I am working with a third client that will be using both a SQL and NoSQL solution (often SQL Server and Mongo). The last two clients I worked with understood a great deal of technical information, so phrases like relational database or document storage made sense to them. I tend to use bank processing as a SQL example and blogging storage as a NoSQL example, which – up to this point – have made sense to my clients. When clients think of examples like transactions and “live feeds” that can be hundreds of thousands of characters, they can sometimes prefer both solutions.

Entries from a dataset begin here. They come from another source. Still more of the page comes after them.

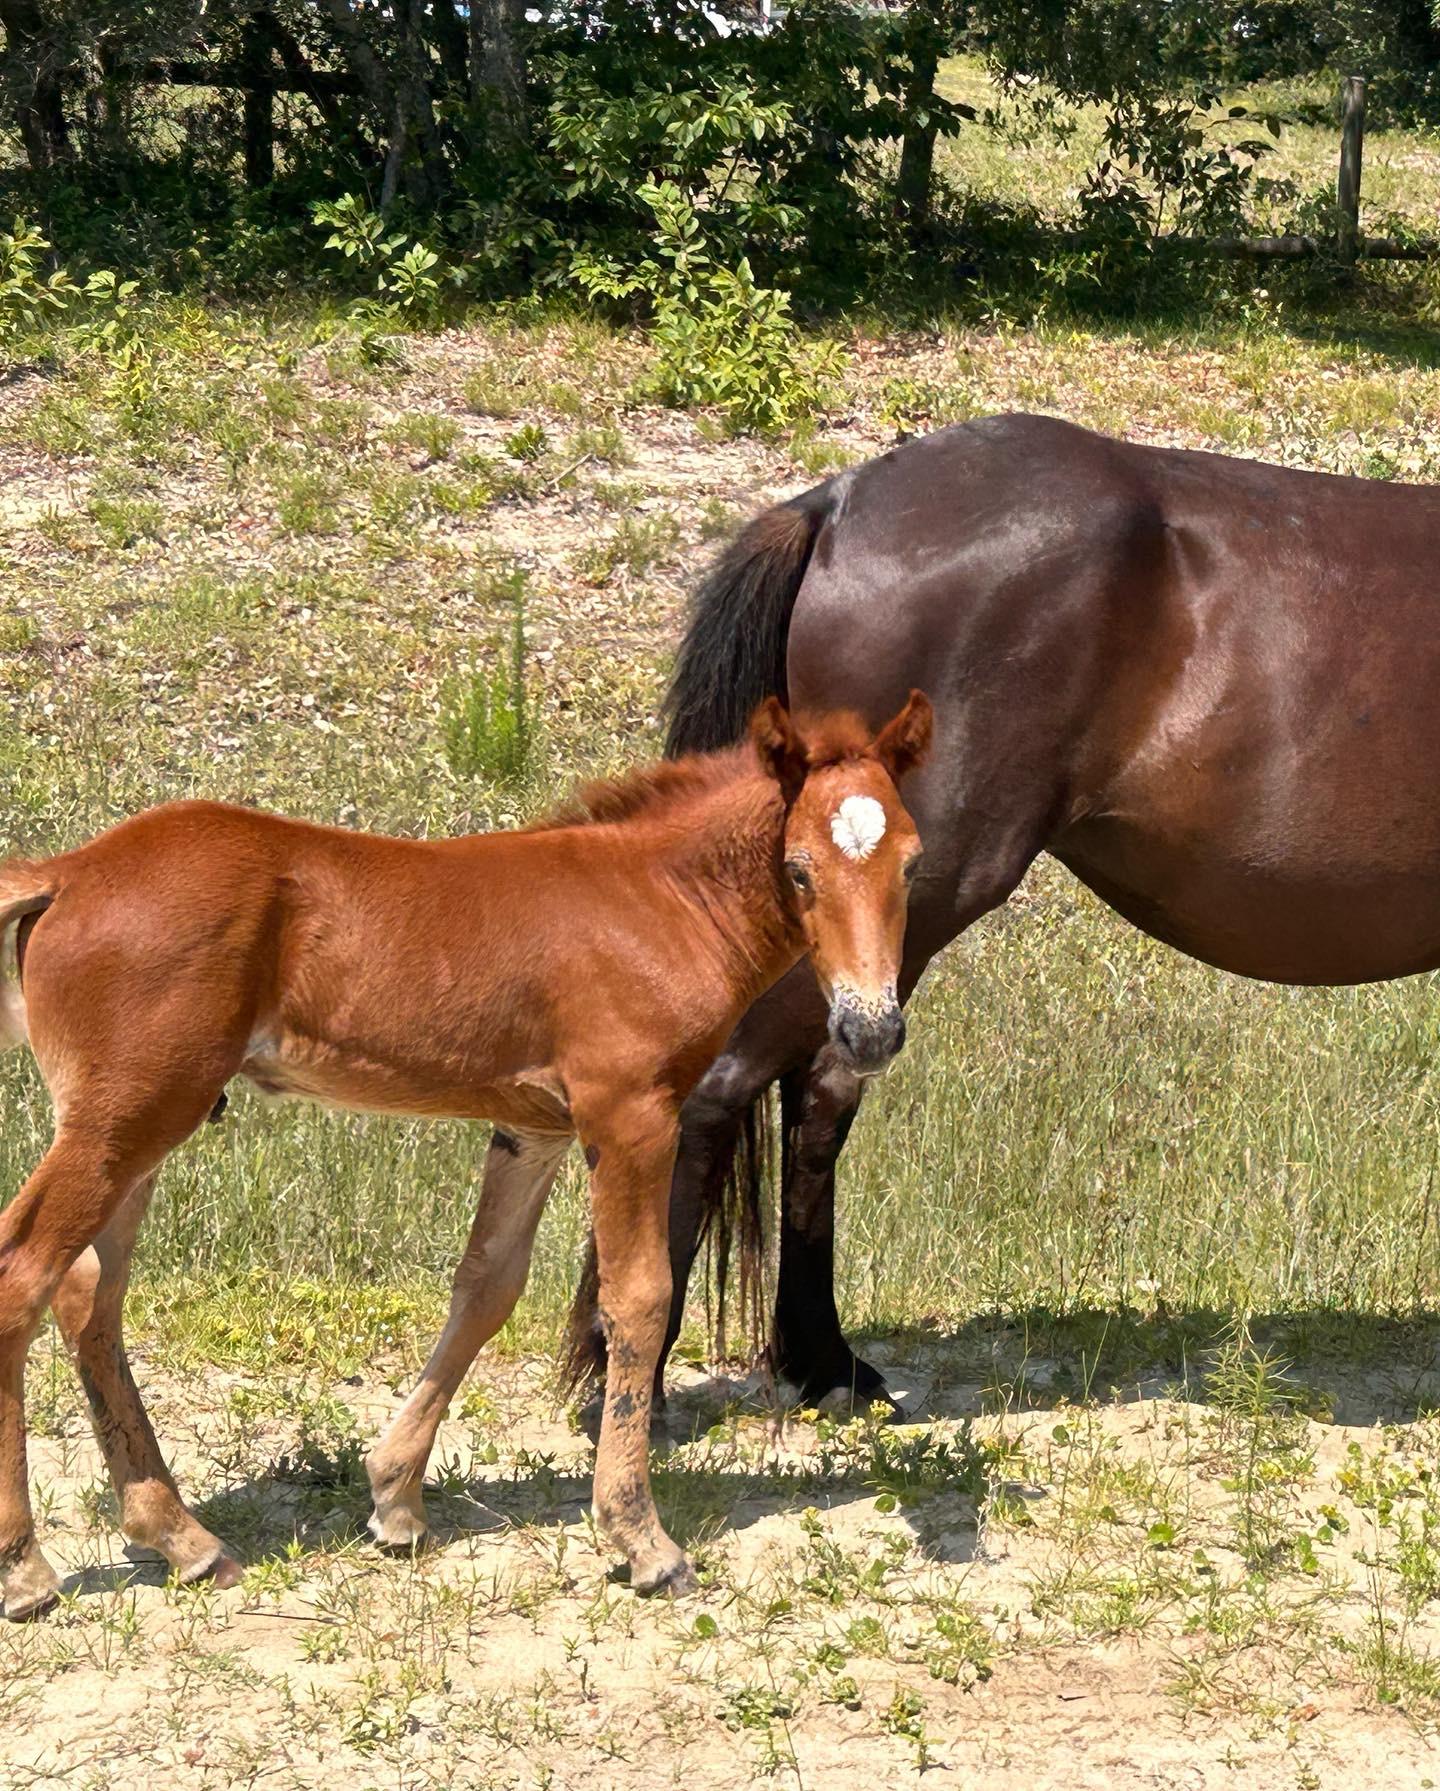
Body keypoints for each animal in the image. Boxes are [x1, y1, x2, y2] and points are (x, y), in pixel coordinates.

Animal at [0, 691, 931, 1619]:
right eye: (800, 868)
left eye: (912, 865)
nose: (871, 1030)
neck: (659, 899)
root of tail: (70, 871)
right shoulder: (629, 1113)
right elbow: (638, 1298)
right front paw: (642, 1538)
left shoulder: (535, 1128)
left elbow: (487, 1286)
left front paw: (396, 1497)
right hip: (126, 1119)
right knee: (25, 1277)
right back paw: (27, 1567)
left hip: (141, 1123)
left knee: (90, 1297)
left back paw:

This other client, who’s brilliant in his business, doesn’t have that technical edge (he’s an outstanding charismatic leader, so in no way shape or form am I disparaging him, as we all have our strengths). I’m curious if anyone here has had to explain these database concepts to people unfamiliar with them from a technical angle and what analogies you used to explain how each process works separately and how they would work together?
NoSQL (or schemaless, or document-store, or what-have-you) databases store information like you would recipes in a book. When you want to know how to make a cake, you go to that recipe, and all of the information about how to make that cake (ingredients, preparation, mixing, baking, finishing, etc.) are all on that one page.
SQL is like shopping for the ingredients for the recipe. In order to get all of your ingredients into your cart, you have to go to many different aisles to get each ingredient. When you are done shopping, your grocery cart will be full of all of the ingredients you had to run around and collect.
Wouldn’t it be nicer if there was a store was organized by recipe, so you could go to one place in the store and grab everything you need from that one spot? Granted you’ll find ingredients like eggs in 50 different places, so there’s a bit of overhead when stocking the shelves, but from a consumer standpoint it was much easier/faster to find what they were looking for.